[Opening Data for the task section]

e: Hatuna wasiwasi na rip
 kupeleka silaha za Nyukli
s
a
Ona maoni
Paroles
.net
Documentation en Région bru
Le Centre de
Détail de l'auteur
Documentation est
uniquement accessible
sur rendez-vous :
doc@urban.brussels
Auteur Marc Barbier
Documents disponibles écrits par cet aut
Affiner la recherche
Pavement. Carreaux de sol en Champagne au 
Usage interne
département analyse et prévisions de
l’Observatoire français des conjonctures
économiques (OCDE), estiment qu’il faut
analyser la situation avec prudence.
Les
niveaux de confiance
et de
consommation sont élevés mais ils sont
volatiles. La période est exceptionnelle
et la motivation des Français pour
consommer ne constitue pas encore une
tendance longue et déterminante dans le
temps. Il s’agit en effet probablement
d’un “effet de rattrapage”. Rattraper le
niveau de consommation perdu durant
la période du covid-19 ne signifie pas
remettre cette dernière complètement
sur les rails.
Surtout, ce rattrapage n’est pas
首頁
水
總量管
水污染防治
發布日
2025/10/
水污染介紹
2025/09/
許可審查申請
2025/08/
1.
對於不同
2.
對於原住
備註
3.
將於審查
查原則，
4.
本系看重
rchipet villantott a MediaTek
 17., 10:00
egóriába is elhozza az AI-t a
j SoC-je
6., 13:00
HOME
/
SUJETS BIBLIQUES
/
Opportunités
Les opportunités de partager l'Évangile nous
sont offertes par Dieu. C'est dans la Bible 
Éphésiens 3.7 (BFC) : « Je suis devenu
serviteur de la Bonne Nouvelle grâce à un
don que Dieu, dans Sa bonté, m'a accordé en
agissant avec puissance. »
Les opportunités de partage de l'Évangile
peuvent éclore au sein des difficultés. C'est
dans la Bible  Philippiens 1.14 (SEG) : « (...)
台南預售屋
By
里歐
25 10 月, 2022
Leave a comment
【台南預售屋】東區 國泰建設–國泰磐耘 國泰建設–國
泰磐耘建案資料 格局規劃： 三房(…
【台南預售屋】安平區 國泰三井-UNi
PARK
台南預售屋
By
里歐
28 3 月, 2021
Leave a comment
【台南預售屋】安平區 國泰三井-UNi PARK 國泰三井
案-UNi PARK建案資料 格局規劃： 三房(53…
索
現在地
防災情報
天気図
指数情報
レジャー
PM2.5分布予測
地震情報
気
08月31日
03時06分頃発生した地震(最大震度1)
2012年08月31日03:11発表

[Closing Data for the task section]

Problem statement => Revise the material above by changing each "Leave a comment" to "Add a comment" and leaving every other line as it is.

Result below =>
e: Hatuna wasiwasi na rip
 kupeleka silaha za Nyukli
s
a
Ona maoni
Paroles
.net
Documentation en Région bru
Le Centre de
Détail de l'auteur
Documentation est
uniquement accessible
sur rendez-vous :
doc@urban.brussels
Auteur Marc Barbier
Documents disponibles écrits par cet aut
Affiner la recherche
Pavement. Carreaux de sol en Champagne au 
Usage interne
département analyse et prévisions de
l’Observatoire français des conjonctures
économiques (OCDE), estiment qu’il faut
analyser la situation avec prudence.
Les
niveaux de confiance
et de
consommation sont élevés mais ils sont
volatiles. La période est exceptionnelle
et la motivation des Français pour
consommer ne constitue pas encore une
tendance longue et déterminante dans le
temps. Il s’agit en effet probablement
d’un “effet de rattrapage”. Rattraper le
niveau de consommation perdu durant
la période du covid-19 ne signifie pas
remettre cette dernière complètement
sur les rails.
Surtout, ce rattrapage n’est pas
首頁
水
總量管
水污染防治
發布日
2025/10/
水污染介紹
2025/09/
許可審查申請
2025/08/
1.
對於不同
2.
對於原住
備註
3.
將於審查
查原則，
4.
本系看重
rchipet villantott a MediaTek
 17., 10:00
egóriába is elhozza az AI-t a
j SoC-je
6., 13:00
HOME
/
SUJETS BIBLIQUES
/
Opportunités
Les opportunités de partager l'Évangile nous
sont offertes par Dieu. C'est dans la Bible 
Éphésiens 3.7 (BFC) : « Je suis devenu
serviteur de la Bonne Nouvelle grâce à un
don que Dieu, dans Sa bonté, m'a accordé en
agissant avec puissance. »
Les opportunités de partage de l'Évangile
peuvent éclore au sein des difficultés. C'est
dans la Bible  Philippiens 1.14 (SEG) : « (...)
台南預售屋
By
里歐
25 10 月, 2022
Add a comment
【台南預售屋】東區 國泰建設–國泰磐耘 國泰建設–國
泰磐耘建案資料 格局規劃： 三房(…
【台南預售屋】安平區 國泰三井-UNi
PARK
台南預售屋
By
里歐
28 3 月, 2021
Add a comment
【台南預售屋】安平區 國泰三井-UNi PARK 國泰三井
案-UNi PARK建案資料 格局規劃： 三房(53…
索
現在地
防災情報
天気図
指数情報
レジャー
PM2.5分布予測
地震情報
気
08月31日
03時06分頃発生した地震(最大震度1)
2012年08月31日03:11発表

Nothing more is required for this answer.